## [What the task requires]
The word "fence" marks the lines to copy; find all of them in the entries below.

++++ Listed entries

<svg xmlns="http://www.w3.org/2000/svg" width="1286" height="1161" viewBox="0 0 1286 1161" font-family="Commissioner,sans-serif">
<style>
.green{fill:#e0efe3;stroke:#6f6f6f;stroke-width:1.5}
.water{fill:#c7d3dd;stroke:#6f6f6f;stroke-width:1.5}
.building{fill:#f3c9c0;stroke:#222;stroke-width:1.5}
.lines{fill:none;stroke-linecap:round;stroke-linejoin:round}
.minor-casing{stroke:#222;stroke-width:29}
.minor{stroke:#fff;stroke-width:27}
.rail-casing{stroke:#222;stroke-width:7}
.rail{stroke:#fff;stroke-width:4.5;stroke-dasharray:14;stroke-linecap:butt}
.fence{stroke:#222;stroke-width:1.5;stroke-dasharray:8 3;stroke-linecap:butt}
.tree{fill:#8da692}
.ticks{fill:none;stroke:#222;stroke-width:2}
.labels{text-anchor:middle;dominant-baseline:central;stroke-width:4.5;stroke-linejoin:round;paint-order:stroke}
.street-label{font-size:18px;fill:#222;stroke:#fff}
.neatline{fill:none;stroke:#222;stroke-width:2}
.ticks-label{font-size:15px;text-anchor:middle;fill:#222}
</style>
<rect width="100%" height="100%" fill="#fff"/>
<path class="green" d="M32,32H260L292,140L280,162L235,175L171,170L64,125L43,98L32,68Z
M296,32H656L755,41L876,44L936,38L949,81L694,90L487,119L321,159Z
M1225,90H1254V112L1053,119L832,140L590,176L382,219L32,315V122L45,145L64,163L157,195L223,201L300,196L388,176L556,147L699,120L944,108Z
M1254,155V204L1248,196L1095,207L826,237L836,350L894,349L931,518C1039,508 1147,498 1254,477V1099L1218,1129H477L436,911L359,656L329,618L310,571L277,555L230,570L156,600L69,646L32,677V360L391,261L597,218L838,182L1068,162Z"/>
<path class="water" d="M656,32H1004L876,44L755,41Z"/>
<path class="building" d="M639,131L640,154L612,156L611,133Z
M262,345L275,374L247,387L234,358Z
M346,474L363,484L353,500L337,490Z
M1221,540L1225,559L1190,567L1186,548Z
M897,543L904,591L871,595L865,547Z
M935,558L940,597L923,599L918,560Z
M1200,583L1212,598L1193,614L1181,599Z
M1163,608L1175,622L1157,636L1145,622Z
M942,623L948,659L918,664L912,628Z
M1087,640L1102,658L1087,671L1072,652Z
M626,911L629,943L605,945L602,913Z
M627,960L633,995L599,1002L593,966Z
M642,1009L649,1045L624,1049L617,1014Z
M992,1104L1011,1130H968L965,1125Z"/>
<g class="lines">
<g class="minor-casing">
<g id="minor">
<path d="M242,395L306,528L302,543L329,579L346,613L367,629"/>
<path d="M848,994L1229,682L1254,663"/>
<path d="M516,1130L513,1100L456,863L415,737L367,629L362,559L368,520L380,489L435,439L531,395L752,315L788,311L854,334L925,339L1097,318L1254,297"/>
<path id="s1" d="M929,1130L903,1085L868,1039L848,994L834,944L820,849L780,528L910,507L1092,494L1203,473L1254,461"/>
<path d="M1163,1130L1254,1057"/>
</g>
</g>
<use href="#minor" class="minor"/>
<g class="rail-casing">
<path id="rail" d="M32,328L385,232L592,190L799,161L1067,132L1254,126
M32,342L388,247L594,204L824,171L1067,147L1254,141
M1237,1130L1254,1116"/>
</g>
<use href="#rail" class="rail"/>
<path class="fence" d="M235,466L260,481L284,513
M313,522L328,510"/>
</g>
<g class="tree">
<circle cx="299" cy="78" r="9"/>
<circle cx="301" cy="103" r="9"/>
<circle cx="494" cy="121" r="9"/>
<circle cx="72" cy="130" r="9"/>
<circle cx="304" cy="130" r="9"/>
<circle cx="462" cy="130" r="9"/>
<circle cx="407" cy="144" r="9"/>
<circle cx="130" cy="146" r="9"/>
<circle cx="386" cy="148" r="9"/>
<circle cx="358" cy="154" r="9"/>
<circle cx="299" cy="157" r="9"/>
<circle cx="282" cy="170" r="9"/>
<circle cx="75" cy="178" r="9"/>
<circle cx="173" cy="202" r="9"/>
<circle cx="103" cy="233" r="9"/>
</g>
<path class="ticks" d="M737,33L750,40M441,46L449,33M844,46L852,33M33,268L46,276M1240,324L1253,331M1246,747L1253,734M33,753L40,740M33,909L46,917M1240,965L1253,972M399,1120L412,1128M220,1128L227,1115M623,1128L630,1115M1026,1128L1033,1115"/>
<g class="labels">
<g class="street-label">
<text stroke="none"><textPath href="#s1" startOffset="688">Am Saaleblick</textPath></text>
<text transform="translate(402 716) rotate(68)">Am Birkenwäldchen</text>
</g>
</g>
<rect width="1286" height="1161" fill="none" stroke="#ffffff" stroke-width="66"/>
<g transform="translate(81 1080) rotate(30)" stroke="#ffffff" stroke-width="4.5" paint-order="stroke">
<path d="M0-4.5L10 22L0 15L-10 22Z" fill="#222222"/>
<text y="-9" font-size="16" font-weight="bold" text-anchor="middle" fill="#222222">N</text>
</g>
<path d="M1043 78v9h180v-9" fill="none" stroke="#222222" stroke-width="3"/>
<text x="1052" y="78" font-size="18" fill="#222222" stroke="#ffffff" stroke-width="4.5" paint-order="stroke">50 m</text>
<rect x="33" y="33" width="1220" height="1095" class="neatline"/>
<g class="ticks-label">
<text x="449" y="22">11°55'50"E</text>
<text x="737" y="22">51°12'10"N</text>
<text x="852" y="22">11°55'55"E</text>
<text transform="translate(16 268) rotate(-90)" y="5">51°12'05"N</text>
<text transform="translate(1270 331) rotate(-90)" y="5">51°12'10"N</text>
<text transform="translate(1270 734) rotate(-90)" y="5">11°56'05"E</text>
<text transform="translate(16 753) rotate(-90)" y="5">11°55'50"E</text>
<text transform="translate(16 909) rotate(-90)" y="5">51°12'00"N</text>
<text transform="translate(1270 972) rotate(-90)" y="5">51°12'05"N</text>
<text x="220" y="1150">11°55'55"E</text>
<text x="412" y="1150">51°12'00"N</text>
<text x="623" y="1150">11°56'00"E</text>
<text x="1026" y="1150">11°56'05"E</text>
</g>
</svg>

++++++++

## [Result for this task]
.fence{stroke:#222;stroke-width:1.5;stroke-dasharray:8 3;stroke-linecap:butt}
<path class="fence" d="M235,466L260,481L284,513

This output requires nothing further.